Propôs ainda um documento, ao qual nomeou de living will, com as seguintes especificidades: (i) o paciente capaz deixaria escrita sua recusa a se submeter a determinados tratamentos quando o estado vegetativo ou a terminalidade fossem comprovados; (ii) a vontade manifestada pelo paciente no living will se sobreporia à vontade da equipe médica, dos familiares e dos amigos do paciente e deveria ser assinado por, no mínimo, duas testemunhas; (iii) esse documento deveria ser entregue ao médico pessoal, ao cônjuge, ao advogado ou a um confidente do paciente; (iv) deveria, ainda, ser referendado pelo comitê do hospital em que o paciente estivesse sendo tratado; e (v) poderia ser revogado a qualquer momento antes de o paciente atingir o estado de inconsciência.
O living will, cunhado por Luis Kutner, alcançou status de lei federal nos EUA apenas em 1991, com a Patient Self Determination Act (PSDA), que, em sua segunda seção, dispõe acerca dos documentos de advanced directives – conhecidas no Brasil como diretivas antecipadas de vontade (DAV) -, que são documentos de manifestação de vontade para tratamento médico.

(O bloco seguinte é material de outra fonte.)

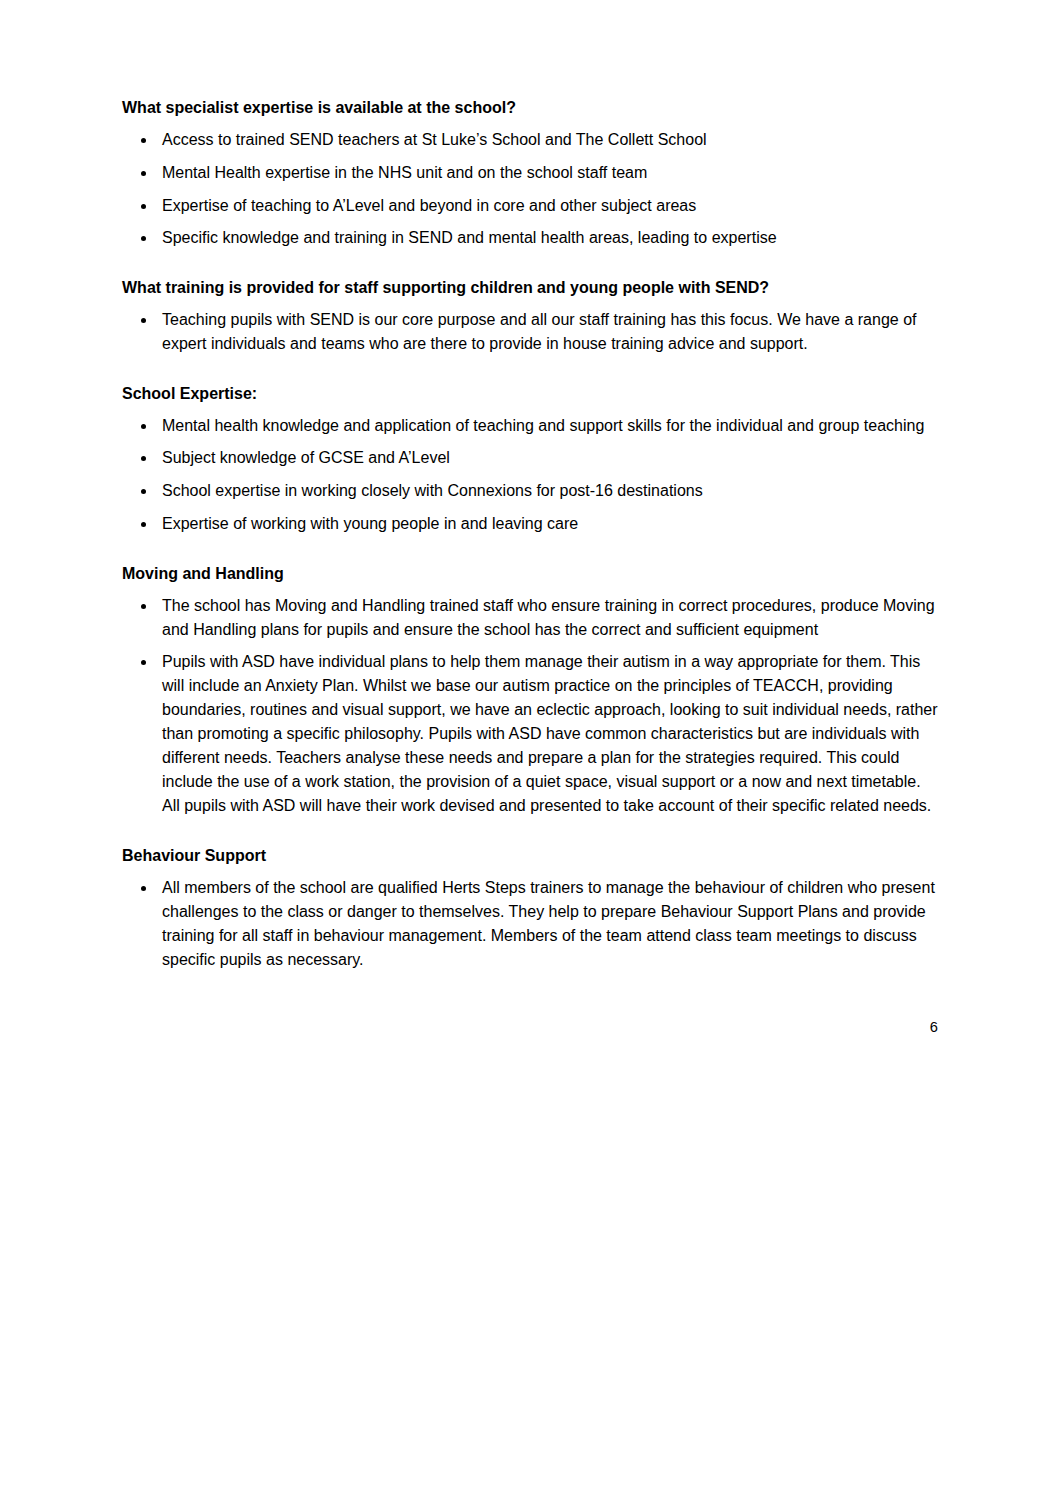What specialist expertise is available at the school?
Access to trained SEND teachers at St Luke’s School and The Collett School
Mental Health expertise in the NHS unit and on the school staff team
Expertise of teaching to A’Level and beyond in core and other subject areas
Specific knowledge and training in SEND and mental health areas, leading to expertise
What training is provided for staff supporting children and young people with SEND?
Teaching pupils with SEND is our core purpose and all our staff training has this focus. We have a range of expert individuals and teams who are there to provide in house training advice and support.
School Expertise:
Mental health knowledge and application of teaching and support skills for the individual and group teaching
Subject knowledge of GCSE and A’Level
School expertise in working closely with Connexions for post-16 destinations
Expertise of working with young people in and leaving care
Moving and Handling
The school has Moving and Handling trained staff who ensure training in correct procedures, produce Moving and Handling plans for pupils and ensure the school has the correct and sufficient equipment
Pupils with ASD have individual plans to help them manage their autism in a way appropriate for them. This will include an Anxiety Plan. Whilst we base our autism practice on the principles of TEACCH, providing boundaries, routines and visual support, we have an eclectic approach, looking to suit individual needs, rather than promoting a specific philosophy. Pupils with ASD have common characteristics but are individuals with different needs. Teachers analyse these needs and prepare a plan for the strategies required. This could include the use of a work station, the provision of a quiet space, visual support or a now and next timetable. All pupils with ASD will have their work devised and presented to take account of their specific related needs.
Behaviour Support
All members of the school are qualified Herts Steps trainers to manage the behaviour of children who present challenges to the class or danger to themselves. They help to prepare Behaviour Support Plans and provide training for all staff in behaviour management. Members of the team attend class team meetings to discuss specific pupils as necessary.
6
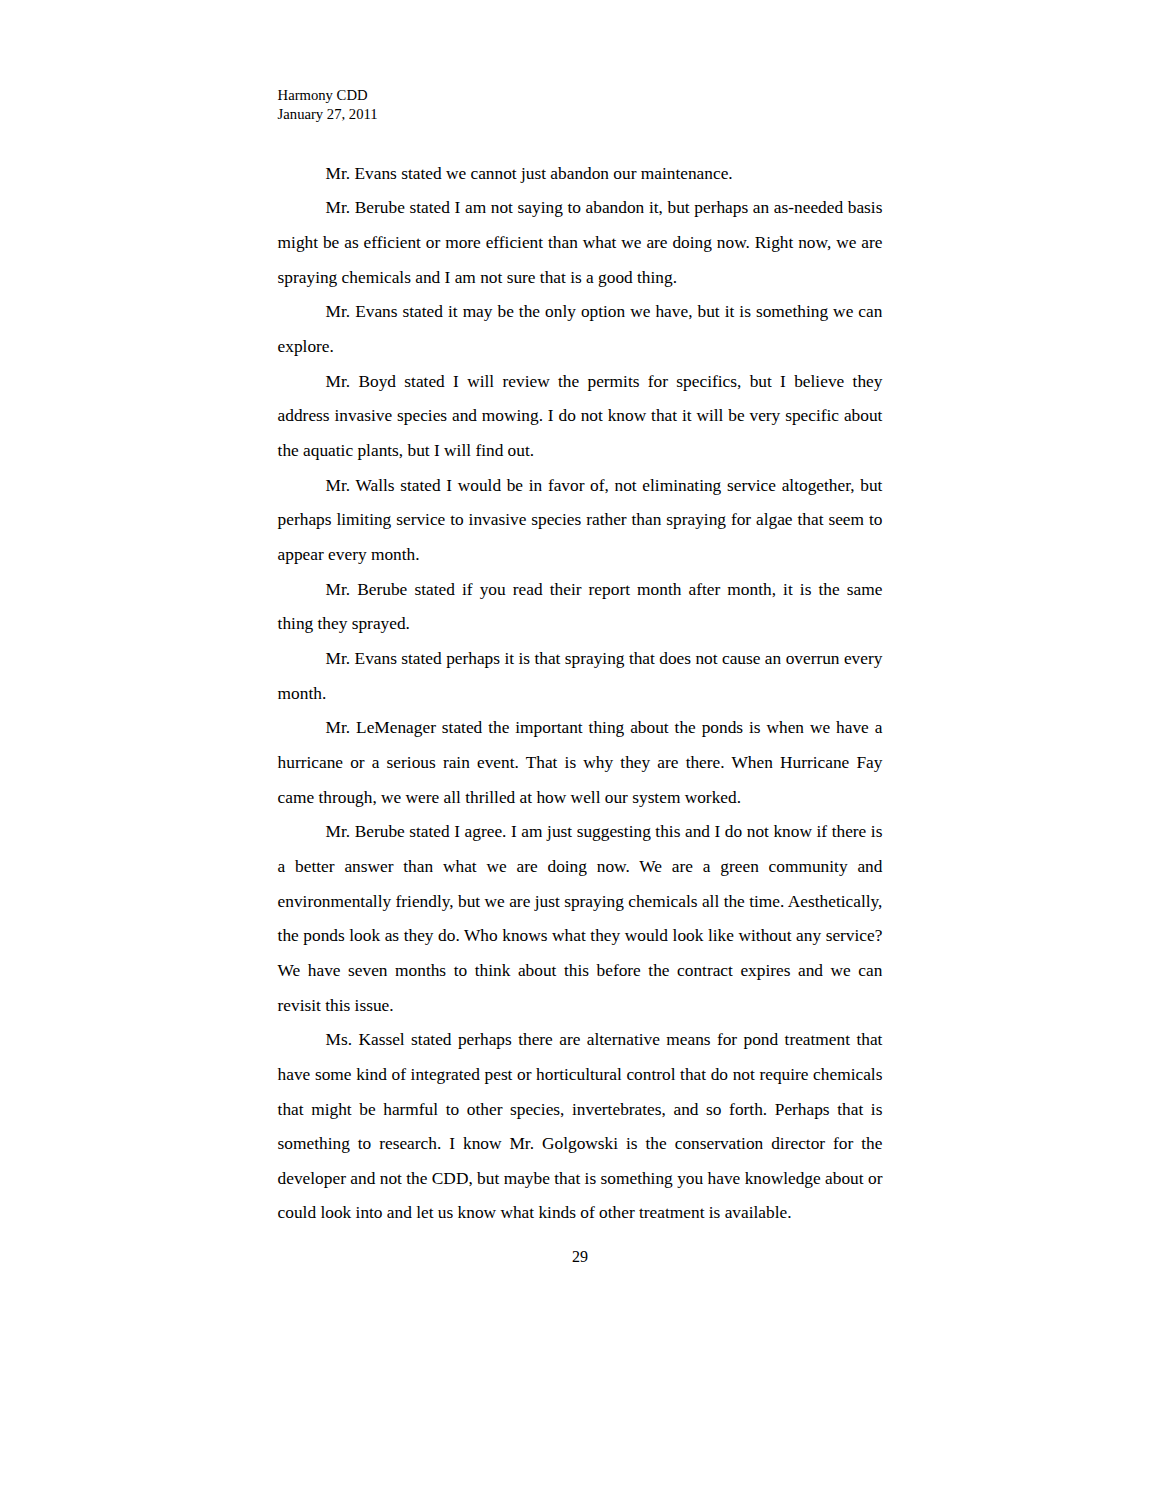Harmony CDD
January 27, 2011
Mr. Evans stated we cannot just abandon our maintenance.
Mr. Berube stated I am not saying to abandon it, but perhaps an as-needed basis might be as efficient or more efficient than what we are doing now. Right now, we are spraying chemicals and I am not sure that is a good thing.
Mr. Evans stated it may be the only option we have, but it is something we can explore.
Mr. Boyd stated I will review the permits for specifics, but I believe they address invasive species and mowing. I do not know that it will be very specific about the aquatic plants, but I will find out.
Mr. Walls stated I would be in favor of, not eliminating service altogether, but perhaps limiting service to invasive species rather than spraying for algae that seem to appear every month.
Mr. Berube stated if you read their report month after month, it is the same thing they sprayed.
Mr. Evans stated perhaps it is that spraying that does not cause an overrun every month.
Mr. LeMenager stated the important thing about the ponds is when we have a hurricane or a serious rain event. That is why they are there. When Hurricane Fay came through, we were all thrilled at how well our system worked.
Mr. Berube stated I agree. I am just suggesting this and I do not know if there is a better answer than what we are doing now. We are a green community and environmentally friendly, but we are just spraying chemicals all the time. Aesthetically, the ponds look as they do. Who knows what they would look like without any service? We have seven months to think about this before the contract expires and we can revisit this issue.
Ms. Kassel stated perhaps there are alternative means for pond treatment that have some kind of integrated pest or horticultural control that do not require chemicals that might be harmful to other species, invertebrates, and so forth. Perhaps that is something to research. I know Mr. Golgowski is the conservation director for the developer and not the CDD, but maybe that is something you have knowledge about or could look into and let us know what kinds of other treatment is available.
29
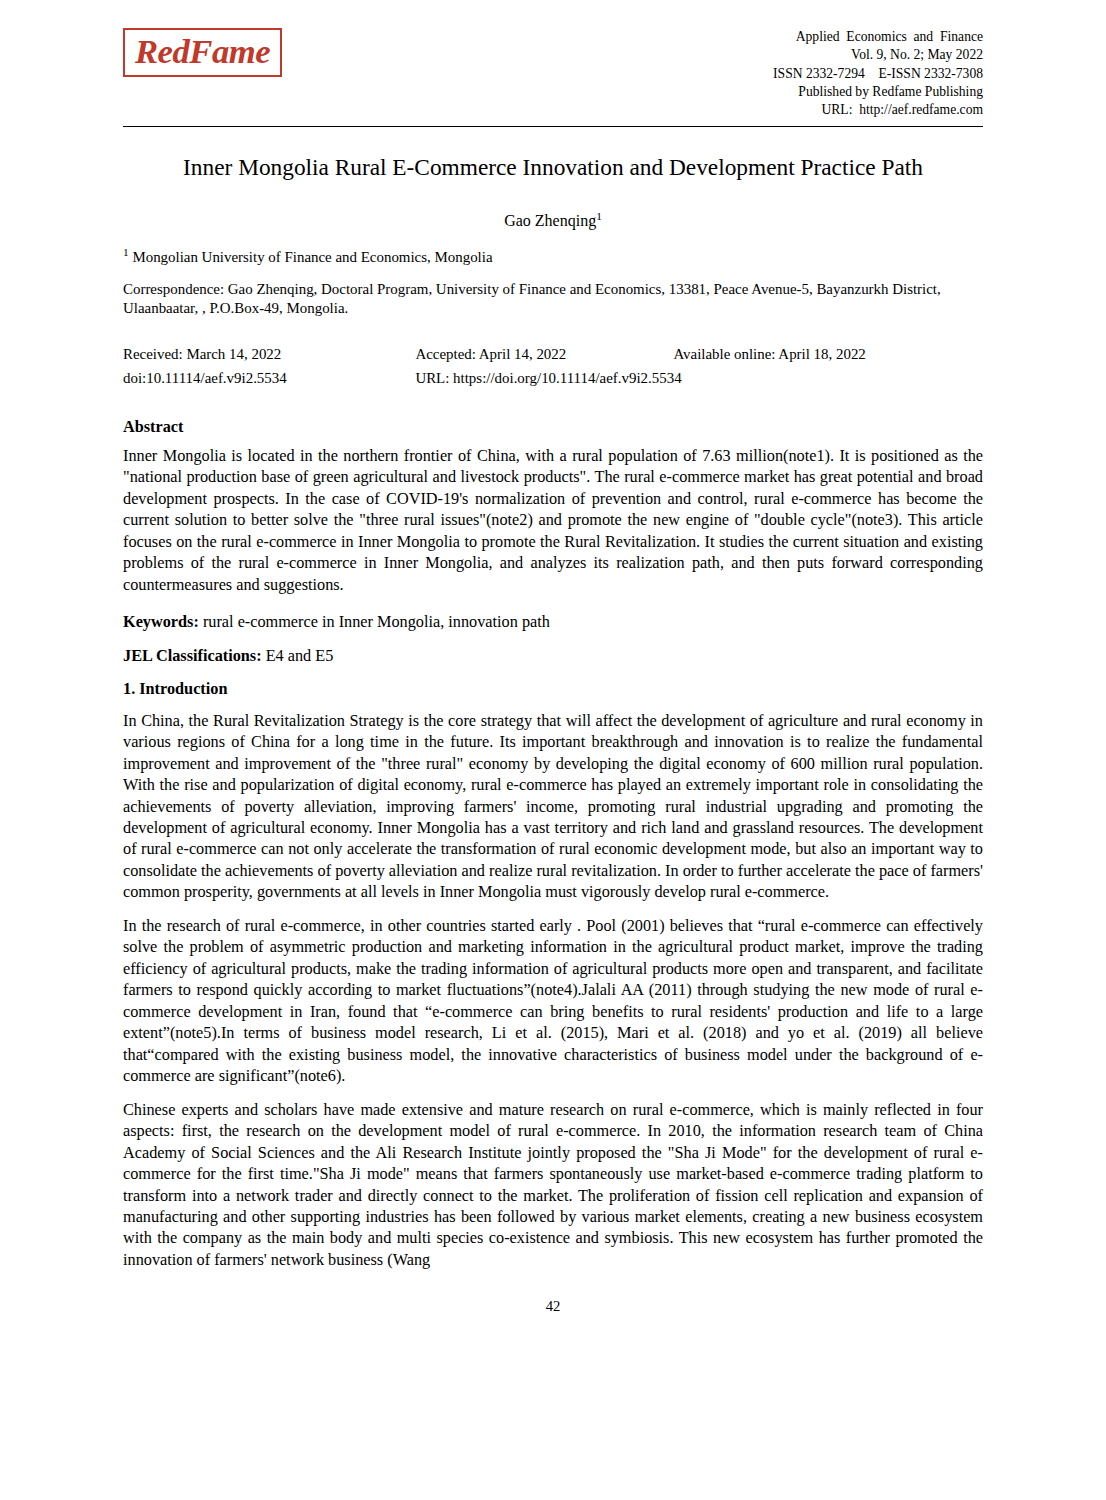RedFame
Applied Economics and Finance
Vol. 9, No. 2; May 2022
ISSN 2332-7294 E-ISSN 2332-7308
Published by Redfame Publishing
URL: http://aef.redfame.com
Inner Mongolia Rural E-Commerce Innovation and Development Practice Path
Gao Zhenqing1
1 Mongolian University of Finance and Economics, Mongolia
Correspondence: Gao Zhenqing, Doctoral Program, University of Finance and Economics, 13381, Peace Avenue-5, Bayanzurkh District, Ulaanbaatar, , P.O.Box-49, Mongolia.
Received: March 14, 2022 Accepted: April 14, 2022 Available online: April 18, 2022
doi:10.11114/aef.v9i2.5534 URL: https://doi.org/10.11114/aef.v9i2.5534
Abstract
Inner Mongolia is located in the northern frontier of China, with a rural population of 7.63 million(note1). It is positioned as the "national production base of green agricultural and livestock products". The rural e-commerce market has great potential and broad development prospects. In the case of COVID-19's normalization of prevention and control, rural e-commerce has become the current solution to better solve the "three rural issues"(note2) and promote the new engine of "double cycle"(note3). This article focuses on the rural e-commerce in Inner Mongolia to promote the Rural Revitalization. It studies the current situation and existing problems of the rural e-commerce in Inner Mongolia, and analyzes its realization path, and then puts forward corresponding countermeasures and suggestions.
Keywords: rural e-commerce in Inner Mongolia, innovation path
JEL Classifications: E4 and E5
1. Introduction
In China, the Rural Revitalization Strategy is the core strategy that will affect the development of agriculture and rural economy in various regions of China for a long time in the future. Its important breakthrough and innovation is to realize the fundamental improvement and improvement of the "three rural" economy by developing the digital economy of 600 million rural population. With the rise and popularization of digital economy, rural e-commerce has played an extremely important role in consolidating the achievements of poverty alleviation, improving farmers' income, promoting rural industrial upgrading and promoting the development of agricultural economy. Inner Mongolia has a vast territory and rich land and grassland resources. The development of rural e-commerce can not only accelerate the transformation of rural economic development mode, but also an important way to consolidate the achievements of poverty alleviation and realize rural revitalization. In order to further accelerate the pace of farmers' common prosperity, governments at all levels in Inner Mongolia must vigorously develop rural e-commerce.
In the research of rural e-commerce, in other countries started early . Pool (2001) believes that “rural e-commerce can effectively solve the problem of asymmetric production and marketing information in the agricultural product market, improve the trading efficiency of agricultural products, make the trading information of agricultural products more open and transparent, and facilitate farmers to respond quickly according to market fluctuations”(note4).Jalali AA (2011) through studying the new mode of rural e-commerce development in Iran, found that “e-commerce can bring benefits to rural residents' production and life to a large extent”(note5).In terms of business model research, Li et al. (2015), Mari et al. (2018) and yo et al. (2019) all believe that“compared with the existing business model, the innovative characteristics of business model under the background of e-commerce are significant”(note6).
Chinese experts and scholars have made extensive and mature research on rural e-commerce, which is mainly reflected in four aspects: first, the research on the development model of rural e-commerce. In 2010, the information research team of China Academy of Social Sciences and the Ali Research Institute jointly proposed the "Sha Ji Mode" for the development of rural e-commerce for the first time."Sha Ji mode" means that farmers spontaneously use market-based e-commerce trading platform to transform into a network trader and directly connect to the market. The proliferation of fission cell replication and expansion of manufacturing and other supporting industries has been followed by various market elements, creating a new business ecosystem with the company as the main body and multi species co-existence and symbiosis. This new ecosystem has further promoted the innovation of farmers' network business (Wang
42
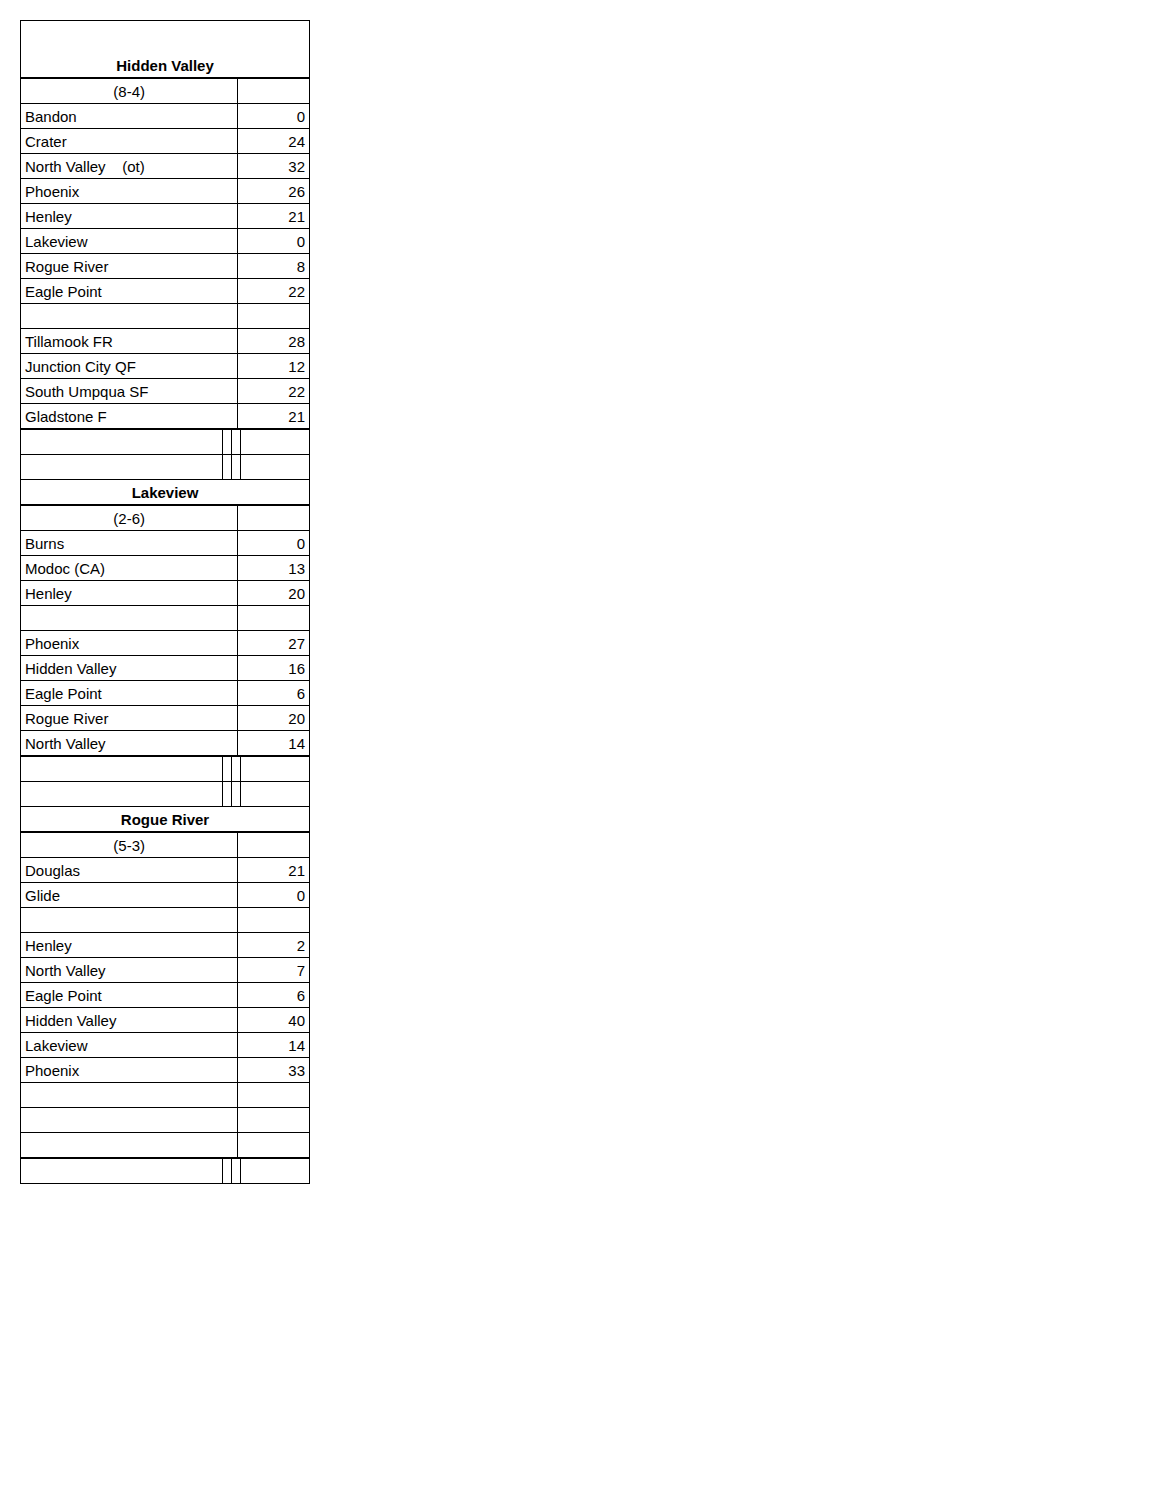| Hidden Valley |
| (8-4) | |
| Bandon | 0 |
| Crater | 24 |
| North Valley (ot) | 32 |
| Phoenix | 26 |
| Henley | 21 |
| Lakeview | 0 |
| Rogue River | 8 |
| Eagle Point | 22 |
| Tillamook FR | 28 |
| Junction City QF | 12 |
| South Umpqua SF | 22 |
| Gladstone F | 21 |
| Lakeview |
| (2-6) | |
| Burns | 0 |
| Modoc (CA) | 13 |
| Henley | 20 |
| Phoenix | 27 |
| Hidden Valley | 16 |
| Eagle Point | 6 |
| Rogue River | 20 |
| North Valley | 14 |
| Rogue River |
| (5-3) | |
| Douglas | 21 |
| Glide | 0 |
| Henley | 2 |
| North Valley | 7 |
| Eagle Point | 6 |
| Hidden Valley | 40 |
| Lakeview | 14 |
| Phoenix | 33 |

Documentos de diretivas antecipadas de vontade (DAV) da atualidade
Atualmente, as DAV são entendidas como um gênero de documentos de manifestação de vontade prévia, que apenas terão efeito quando o paciente não conseguir manifestar livre e autonomamente sua vontade. Assim, esse gênero se divide em espécies, com aplicações específicas para estados clínicos diferentes; são eles:
Testamento vital;
Procuração para cuidados de saúde;
Ordem de não reanimação;
Diretivas antecipadas para saúde mental;
Diretivas antecipadas para demência;
Plano de parto;
Diretivas de recusa terapêutica;
Diretivas de parada voluntária de comer e beber.
Infelizmente, essa compreensão ainda é distante da realidade brasileira: o Conselho Federal de Medicina (CFM), em 2012, publicou uma resolução sobre testamento vital, mas nomeou o documento de diretivas antecipadas de vontade (DAV), de forma que essa confusão terminológica continua.
Testamento vital no Brasil
A única norma específica sobre testamento vital no Brasil é a resolução CFM 1995/2012. Sendo assim, é importante salientar que esta é uma norma deontológica do CFM, ou seja, não é uma lei e não vincula outros profissionais de saúde.
A constitucionalidade dessa resolução foi questionada judicialmente por meio da Ação Civil Pública no. 1039-86.2013.4.01.3500, tendo o Poder Judiciário reconhecido que a resolução não fere a Constituição Federal, pois protege o direito à autodeterminação do paciente e não estabelece uma forma para o documento.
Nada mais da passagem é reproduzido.